This does not mean that no favoritism is occurring. It’s entirely possible that this coaching decision could be The result of favoritism rather than the best interests of the gymnasts. If you are coming to that conclusion, then this is probably not the first issue. Other things must have degraded your trust in this coach. In that case, you should listen to your gut. You see the big picture, we don’t.
 
Some of the things you described have also happened to my daughter. The high fiving and celebrating other gymnasts for example when they finally nail their routine. She finally nailed her beam routine at their last meet and was so pumped but he barely acknowledged it which really hurt her feelings after she has busted her butt all season on that stupid routine and finally nailed it. Also the favorites slacking off has always been an issue and at times my daughter who does her conditioning and is often one of the first to finish because she isn't slacking off, is often questioned on whether or not she actually did all of the conditioning. I have sat and watched her do all of it while her teammates sit in a circle and gossip and then she is questioned and accused of rushing through or not doing all of the reps. The favorites cut the line to get more turns, slack on things they don't want to do, etc and they are never called out on it. The lack of uptraining is just the latest concern.

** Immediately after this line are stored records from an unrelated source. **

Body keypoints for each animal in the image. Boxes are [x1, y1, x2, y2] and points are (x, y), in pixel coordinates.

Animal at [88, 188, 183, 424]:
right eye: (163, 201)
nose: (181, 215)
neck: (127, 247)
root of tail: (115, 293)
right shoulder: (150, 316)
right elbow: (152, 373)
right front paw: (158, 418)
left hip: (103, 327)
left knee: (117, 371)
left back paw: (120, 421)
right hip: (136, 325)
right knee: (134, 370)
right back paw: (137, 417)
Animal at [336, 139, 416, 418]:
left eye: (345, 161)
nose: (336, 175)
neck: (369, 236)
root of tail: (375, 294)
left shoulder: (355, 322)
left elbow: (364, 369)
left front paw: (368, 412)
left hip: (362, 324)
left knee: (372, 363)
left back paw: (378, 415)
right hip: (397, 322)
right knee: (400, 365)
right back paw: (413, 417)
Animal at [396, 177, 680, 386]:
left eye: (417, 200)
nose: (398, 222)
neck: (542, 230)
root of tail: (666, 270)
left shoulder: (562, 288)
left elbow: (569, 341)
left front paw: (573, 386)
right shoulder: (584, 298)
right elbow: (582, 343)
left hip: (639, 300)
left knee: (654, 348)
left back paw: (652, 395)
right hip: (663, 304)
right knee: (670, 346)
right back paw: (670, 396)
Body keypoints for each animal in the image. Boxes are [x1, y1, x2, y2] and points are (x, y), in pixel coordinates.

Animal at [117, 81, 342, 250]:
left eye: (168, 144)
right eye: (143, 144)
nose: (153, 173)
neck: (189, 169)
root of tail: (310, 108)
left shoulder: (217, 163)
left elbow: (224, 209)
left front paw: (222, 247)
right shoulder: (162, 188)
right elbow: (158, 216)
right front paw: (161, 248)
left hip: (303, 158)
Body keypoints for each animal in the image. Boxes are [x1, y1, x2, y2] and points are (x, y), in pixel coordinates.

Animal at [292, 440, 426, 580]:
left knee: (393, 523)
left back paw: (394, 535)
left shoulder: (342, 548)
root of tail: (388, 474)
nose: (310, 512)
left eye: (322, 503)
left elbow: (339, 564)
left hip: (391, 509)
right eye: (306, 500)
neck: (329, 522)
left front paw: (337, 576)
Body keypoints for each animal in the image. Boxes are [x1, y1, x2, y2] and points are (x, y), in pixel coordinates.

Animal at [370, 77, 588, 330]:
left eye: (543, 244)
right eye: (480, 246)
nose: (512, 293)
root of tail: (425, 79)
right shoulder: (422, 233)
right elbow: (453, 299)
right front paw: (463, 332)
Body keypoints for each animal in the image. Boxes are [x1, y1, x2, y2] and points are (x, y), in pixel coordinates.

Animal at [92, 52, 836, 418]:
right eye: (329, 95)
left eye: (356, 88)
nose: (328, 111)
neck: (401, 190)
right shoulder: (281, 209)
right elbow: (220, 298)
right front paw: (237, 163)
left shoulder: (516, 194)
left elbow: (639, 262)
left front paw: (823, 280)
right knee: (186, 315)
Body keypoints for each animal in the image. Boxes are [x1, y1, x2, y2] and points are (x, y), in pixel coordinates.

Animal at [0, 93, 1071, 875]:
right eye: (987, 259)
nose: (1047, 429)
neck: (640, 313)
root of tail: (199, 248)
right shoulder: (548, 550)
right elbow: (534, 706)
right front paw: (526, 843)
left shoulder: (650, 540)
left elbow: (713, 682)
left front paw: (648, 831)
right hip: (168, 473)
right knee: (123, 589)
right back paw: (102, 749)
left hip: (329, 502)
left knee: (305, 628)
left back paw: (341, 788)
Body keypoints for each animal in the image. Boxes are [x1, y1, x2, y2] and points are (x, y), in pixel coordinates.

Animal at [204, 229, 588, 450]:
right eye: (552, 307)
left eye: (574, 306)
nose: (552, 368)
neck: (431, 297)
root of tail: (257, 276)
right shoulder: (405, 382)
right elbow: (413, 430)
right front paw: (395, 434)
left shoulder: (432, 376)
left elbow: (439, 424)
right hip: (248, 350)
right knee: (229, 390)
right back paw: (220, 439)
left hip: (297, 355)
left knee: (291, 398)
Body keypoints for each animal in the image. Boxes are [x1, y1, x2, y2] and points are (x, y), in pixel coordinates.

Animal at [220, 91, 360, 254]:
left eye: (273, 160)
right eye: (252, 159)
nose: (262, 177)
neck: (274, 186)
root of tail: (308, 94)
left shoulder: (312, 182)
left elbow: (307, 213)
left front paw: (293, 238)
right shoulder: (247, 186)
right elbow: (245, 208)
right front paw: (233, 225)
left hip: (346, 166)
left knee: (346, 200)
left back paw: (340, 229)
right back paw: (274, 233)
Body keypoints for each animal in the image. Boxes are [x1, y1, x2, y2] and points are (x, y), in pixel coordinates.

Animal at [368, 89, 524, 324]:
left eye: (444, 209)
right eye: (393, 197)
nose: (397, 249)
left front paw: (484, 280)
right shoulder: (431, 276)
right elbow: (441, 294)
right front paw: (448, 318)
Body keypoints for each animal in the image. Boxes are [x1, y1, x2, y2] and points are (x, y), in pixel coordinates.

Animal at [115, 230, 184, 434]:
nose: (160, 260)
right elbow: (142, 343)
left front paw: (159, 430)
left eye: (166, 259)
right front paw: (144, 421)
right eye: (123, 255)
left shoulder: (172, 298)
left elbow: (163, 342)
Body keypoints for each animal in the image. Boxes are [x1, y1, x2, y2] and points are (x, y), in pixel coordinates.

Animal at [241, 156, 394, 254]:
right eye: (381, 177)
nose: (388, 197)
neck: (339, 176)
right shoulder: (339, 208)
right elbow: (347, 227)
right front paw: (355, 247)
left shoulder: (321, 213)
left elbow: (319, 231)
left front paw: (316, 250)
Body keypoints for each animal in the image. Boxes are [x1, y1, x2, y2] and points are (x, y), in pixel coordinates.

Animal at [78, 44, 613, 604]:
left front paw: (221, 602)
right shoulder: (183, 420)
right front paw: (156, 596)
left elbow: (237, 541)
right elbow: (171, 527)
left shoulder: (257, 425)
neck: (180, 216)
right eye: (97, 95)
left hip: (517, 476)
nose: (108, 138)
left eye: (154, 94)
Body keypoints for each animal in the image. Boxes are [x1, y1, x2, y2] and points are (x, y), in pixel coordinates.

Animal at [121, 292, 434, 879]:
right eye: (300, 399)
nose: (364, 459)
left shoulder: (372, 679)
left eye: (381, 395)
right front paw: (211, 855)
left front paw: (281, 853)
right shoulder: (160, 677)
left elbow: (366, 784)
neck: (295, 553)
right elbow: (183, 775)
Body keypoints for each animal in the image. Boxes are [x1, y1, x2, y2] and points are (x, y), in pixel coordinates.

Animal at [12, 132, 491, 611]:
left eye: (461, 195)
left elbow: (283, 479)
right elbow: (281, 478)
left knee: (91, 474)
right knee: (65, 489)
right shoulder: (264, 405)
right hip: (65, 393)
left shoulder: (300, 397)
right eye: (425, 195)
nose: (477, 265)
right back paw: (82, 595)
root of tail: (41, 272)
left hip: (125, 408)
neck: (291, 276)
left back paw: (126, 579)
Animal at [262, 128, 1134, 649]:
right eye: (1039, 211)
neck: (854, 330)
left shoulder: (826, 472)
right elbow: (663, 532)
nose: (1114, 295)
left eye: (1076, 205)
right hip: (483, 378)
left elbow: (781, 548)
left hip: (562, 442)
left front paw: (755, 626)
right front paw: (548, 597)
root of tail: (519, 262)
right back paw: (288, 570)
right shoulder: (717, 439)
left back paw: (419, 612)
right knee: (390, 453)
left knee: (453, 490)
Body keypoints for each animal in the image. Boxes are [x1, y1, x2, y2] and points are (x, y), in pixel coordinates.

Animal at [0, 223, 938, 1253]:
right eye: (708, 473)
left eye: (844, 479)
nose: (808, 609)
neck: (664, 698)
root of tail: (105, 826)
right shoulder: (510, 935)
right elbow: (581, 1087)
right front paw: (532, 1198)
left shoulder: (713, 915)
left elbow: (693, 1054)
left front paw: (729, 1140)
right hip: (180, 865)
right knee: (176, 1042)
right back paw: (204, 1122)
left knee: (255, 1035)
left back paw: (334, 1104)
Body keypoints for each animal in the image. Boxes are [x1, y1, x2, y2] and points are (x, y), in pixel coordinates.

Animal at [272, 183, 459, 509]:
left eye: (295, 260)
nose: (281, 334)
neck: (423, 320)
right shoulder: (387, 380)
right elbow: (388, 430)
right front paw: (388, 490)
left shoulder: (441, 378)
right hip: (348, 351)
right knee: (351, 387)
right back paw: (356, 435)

Then you have to decide what you are going to do about it. Your options are to leave or bring your concerns to the coach and give him an opportunity to course correct. I mentioned earlier that my DD was not a favorite. What I didn't say is that I had many conversations over the years with her coaches on how they could better 'reach' my DD. Sometimes the coach would ask for feedback and other times I brought suggestions to them unsolicited. My daughter was a very sensitive and reserved kid and I could see why some coaches didn't know what to do with her. Most coaches have no training in child psych and working with the spectrum of personality types. It was my job to help both navigate this.
 
That sounds really frustrating and I had a similiar experience at our gym. My child started xb at 5 years old this last summer with the same coach she had in preteam but the coach turned into a monster once team started. Suddenly all my childs quirks that she was loved for were negatives. She kept putting my XB kid with the XC kids who were 3/4 years old. When it would be time for floor (this coaches specialty) she would basically ignore my child. Sometimes she even talked down to my child. Once my child asked why she wasn't going with the other 5 year old to the "big girl XB area" and the coach leaned down over her face and was like "because SHE DOESN'T make me repeat myself, BC SHE listens the first time, BC SHE can be quiet the entire time". MID SEASON that coach left and I will forever be thankful. Our new coaches are amazing and they treat her with respect and kindness. They treat all the kids that way, even the kids that were placed on team by that old coach with no actual skills to do their copper routines. The end of this year is going to be painful for some parents for sure.